[Material supplied Boundary: Start]
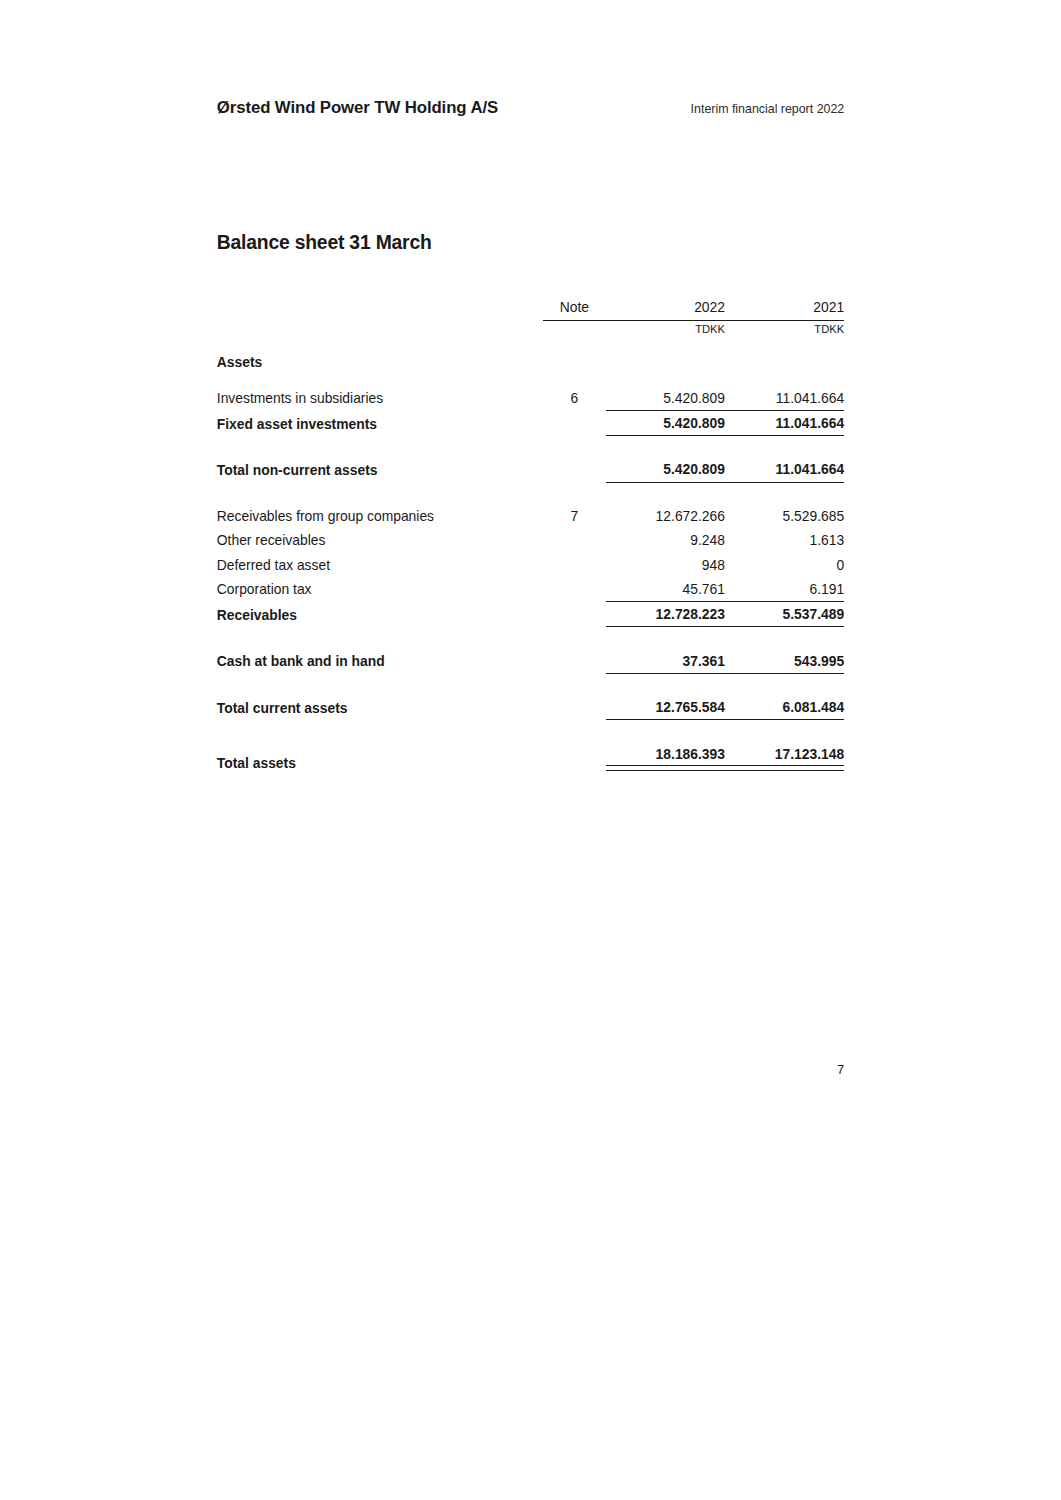Ørsted Wind Power TW Holding A/S
Interim financial report 2022
Balance sheet 31 March
| | Note | 2022 | 2021 |
| --- | --- | --- | --- |
| | | TDKK | TDKK |
| Assets |
| Investments in subsidiaries | 6 | 5.420.809 | 11.041.664 |
| Fixed asset investments | | 5.420.809 | 11.041.664 |
| Total non-current assets | | 5.420.809 | 11.041.664 |
| Receivables from group companies | 7 | 12.672.266 | 5.529.685 |
| Other receivables | | 9.248 | 1.613 |
| Deferred tax asset | | 948 | 0 |
| Corporation tax | | 45.761 | 6.191 |
| Receivables | | 12.728.223 | 5.537.489 |
| Cash at bank and in hand | | 37.361 | 543.995 |
| Total current assets | | 12.765.584 | 6.081.484 |
| Total assets | | 18.186.393 | 17.123.148 |
7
[Material supplied Boundary: End]
What is expected
Search the data for the string "Total" and copy out every line where it is found.

Answer space
| Total non-current assets | | 5.420.809 | 11.041.664 |
| Total current assets | | 12.765.584 | 6.081.484 |
| Total assets | | 18.186.393 | 17.123.148 |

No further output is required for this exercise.